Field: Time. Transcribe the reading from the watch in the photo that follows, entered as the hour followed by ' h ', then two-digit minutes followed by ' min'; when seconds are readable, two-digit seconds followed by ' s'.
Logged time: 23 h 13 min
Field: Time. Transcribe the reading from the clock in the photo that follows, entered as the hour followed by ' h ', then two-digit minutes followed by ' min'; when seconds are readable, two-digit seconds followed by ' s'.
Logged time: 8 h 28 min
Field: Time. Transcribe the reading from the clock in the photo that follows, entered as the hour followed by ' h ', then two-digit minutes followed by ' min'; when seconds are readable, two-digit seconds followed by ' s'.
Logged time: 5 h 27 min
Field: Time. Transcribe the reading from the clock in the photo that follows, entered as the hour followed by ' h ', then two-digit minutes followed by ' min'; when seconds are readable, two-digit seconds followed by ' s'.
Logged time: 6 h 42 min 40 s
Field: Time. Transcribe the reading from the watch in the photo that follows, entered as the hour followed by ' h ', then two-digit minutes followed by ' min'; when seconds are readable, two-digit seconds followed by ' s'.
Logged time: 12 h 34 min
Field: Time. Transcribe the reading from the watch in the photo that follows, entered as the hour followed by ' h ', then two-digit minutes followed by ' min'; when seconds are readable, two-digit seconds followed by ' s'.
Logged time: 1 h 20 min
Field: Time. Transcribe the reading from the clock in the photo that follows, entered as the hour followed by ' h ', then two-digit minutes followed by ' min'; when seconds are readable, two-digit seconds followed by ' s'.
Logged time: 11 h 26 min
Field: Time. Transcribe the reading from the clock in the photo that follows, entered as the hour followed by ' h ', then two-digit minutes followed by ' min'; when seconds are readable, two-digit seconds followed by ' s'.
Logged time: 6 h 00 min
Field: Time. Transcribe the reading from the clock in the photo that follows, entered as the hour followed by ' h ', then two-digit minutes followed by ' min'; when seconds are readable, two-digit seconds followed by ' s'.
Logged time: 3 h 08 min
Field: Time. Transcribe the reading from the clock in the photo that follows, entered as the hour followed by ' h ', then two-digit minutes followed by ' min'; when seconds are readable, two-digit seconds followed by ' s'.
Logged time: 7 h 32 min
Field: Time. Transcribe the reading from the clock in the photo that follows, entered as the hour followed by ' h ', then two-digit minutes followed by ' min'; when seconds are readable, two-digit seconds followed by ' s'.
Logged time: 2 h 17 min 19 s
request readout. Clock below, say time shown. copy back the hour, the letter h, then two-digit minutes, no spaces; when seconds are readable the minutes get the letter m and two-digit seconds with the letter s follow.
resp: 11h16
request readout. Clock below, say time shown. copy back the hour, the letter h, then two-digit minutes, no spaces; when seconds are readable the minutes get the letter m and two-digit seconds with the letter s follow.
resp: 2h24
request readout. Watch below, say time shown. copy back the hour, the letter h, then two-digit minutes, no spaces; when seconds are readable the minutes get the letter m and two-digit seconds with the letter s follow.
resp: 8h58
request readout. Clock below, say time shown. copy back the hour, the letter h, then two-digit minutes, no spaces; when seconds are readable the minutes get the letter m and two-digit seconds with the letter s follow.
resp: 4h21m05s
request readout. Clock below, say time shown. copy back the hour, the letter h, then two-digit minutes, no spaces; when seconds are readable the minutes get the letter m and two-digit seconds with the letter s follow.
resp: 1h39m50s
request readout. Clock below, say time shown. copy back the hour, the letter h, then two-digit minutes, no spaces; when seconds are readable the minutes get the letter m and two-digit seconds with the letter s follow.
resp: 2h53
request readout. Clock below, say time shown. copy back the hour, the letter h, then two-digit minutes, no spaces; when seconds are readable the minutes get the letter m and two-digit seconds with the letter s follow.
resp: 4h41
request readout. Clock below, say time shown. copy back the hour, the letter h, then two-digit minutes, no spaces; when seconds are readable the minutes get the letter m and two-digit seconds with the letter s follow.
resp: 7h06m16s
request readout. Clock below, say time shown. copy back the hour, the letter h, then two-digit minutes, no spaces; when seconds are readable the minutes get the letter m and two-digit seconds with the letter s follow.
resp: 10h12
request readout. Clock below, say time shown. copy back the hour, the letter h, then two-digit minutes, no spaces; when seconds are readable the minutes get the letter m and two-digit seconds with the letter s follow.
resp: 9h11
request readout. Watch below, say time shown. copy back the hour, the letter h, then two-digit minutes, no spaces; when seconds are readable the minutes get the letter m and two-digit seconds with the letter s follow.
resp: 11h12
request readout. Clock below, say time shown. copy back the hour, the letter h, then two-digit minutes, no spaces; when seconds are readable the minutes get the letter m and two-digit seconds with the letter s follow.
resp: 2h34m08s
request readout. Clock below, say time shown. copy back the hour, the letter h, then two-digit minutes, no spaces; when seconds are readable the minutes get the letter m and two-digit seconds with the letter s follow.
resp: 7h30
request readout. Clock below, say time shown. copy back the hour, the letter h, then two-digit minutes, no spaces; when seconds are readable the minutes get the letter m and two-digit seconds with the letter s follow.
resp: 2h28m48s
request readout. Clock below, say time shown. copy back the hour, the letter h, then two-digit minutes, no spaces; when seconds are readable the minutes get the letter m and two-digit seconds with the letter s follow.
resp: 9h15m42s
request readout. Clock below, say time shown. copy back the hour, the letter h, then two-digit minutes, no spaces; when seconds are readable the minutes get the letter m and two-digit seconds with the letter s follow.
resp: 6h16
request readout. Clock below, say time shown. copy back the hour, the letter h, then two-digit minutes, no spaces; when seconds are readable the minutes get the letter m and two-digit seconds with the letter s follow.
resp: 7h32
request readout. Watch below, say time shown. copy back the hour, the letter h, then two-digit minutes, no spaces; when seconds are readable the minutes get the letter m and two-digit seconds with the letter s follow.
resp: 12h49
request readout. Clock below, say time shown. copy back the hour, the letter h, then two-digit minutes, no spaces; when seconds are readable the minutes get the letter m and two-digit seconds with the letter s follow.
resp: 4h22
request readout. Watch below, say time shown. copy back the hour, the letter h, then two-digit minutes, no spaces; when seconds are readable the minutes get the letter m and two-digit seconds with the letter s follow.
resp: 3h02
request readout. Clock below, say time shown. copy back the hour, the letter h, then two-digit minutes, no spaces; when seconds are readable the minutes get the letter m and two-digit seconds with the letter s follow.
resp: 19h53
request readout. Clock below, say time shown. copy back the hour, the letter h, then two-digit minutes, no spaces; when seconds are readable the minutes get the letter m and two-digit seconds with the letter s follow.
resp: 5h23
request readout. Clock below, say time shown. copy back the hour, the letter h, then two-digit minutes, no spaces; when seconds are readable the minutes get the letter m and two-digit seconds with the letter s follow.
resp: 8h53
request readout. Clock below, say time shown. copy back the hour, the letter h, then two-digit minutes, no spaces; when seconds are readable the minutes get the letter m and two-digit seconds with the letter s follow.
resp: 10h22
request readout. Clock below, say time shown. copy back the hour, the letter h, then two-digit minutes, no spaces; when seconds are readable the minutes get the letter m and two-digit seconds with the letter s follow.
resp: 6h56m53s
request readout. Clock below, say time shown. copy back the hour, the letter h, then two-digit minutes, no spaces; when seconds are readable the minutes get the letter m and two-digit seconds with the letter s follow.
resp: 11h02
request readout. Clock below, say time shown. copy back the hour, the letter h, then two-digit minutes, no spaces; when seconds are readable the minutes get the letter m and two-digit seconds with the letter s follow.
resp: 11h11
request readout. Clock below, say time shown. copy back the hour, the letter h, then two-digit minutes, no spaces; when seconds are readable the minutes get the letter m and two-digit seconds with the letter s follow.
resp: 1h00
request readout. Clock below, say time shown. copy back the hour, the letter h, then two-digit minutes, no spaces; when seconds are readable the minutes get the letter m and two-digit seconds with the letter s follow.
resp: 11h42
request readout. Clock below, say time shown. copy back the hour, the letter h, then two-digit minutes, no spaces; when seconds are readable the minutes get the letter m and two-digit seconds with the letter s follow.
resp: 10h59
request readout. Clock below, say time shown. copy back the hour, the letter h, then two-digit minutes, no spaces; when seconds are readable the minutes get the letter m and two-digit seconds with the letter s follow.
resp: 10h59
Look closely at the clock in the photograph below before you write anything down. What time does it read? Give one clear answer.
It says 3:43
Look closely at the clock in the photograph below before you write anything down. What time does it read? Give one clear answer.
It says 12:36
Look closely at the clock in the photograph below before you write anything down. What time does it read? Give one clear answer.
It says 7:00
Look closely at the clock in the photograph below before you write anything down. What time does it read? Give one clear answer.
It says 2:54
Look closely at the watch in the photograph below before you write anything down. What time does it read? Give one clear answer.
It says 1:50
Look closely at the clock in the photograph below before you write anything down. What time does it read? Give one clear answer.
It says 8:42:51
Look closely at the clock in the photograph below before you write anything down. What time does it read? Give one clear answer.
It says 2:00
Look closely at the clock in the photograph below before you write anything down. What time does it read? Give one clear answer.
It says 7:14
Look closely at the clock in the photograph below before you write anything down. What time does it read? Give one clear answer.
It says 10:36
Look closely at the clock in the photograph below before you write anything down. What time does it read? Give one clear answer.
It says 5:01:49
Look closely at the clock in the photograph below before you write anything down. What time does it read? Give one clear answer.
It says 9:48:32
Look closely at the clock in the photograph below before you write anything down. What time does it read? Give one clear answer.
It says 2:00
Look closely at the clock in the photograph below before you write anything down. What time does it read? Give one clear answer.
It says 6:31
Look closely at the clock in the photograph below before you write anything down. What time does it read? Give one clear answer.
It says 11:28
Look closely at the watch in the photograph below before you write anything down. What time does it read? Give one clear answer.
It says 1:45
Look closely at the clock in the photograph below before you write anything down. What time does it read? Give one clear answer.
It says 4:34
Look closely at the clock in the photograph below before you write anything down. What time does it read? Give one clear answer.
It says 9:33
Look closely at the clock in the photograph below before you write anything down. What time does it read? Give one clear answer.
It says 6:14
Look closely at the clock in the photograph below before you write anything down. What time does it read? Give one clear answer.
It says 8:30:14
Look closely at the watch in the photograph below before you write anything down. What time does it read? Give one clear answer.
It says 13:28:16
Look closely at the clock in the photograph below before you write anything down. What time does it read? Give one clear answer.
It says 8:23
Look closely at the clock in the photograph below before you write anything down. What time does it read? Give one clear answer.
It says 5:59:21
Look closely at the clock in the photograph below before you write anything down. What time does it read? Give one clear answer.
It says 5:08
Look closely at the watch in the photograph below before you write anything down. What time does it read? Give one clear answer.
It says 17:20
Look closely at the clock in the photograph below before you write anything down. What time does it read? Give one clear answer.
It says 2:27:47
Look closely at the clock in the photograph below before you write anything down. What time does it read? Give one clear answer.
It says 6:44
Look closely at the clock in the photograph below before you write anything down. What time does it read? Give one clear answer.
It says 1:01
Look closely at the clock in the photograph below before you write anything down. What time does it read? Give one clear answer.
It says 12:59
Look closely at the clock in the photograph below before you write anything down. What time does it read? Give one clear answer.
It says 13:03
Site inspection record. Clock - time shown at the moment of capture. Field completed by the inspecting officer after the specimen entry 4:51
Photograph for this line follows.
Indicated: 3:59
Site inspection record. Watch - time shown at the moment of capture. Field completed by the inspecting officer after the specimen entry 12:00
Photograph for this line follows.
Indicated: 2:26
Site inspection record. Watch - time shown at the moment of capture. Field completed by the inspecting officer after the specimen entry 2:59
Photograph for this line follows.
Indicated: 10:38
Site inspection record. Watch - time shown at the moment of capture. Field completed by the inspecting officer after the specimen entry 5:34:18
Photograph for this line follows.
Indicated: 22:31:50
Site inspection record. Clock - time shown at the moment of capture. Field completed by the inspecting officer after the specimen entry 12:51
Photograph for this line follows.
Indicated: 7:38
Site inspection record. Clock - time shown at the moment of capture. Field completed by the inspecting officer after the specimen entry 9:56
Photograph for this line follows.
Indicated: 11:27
○ ○ ○ ○ ○
Copy the material above word for word, starting at the line containing "specimen entry 12:00" and continuing down through the line containing "Indicated: 10:38", with both of those lines included.

Site inspection record. Watch - time shown at the moment of capture. Field completed by the inspecting officer after the specimen entry 12:00
Photograph for this line follows.
Indicated: 2:26
Site inspection record. Watch - time shown at the moment of capture. Field completed by the inspecting officer after the specimen entry 2:59
Photograph for this line follows.
Indicated: 10:38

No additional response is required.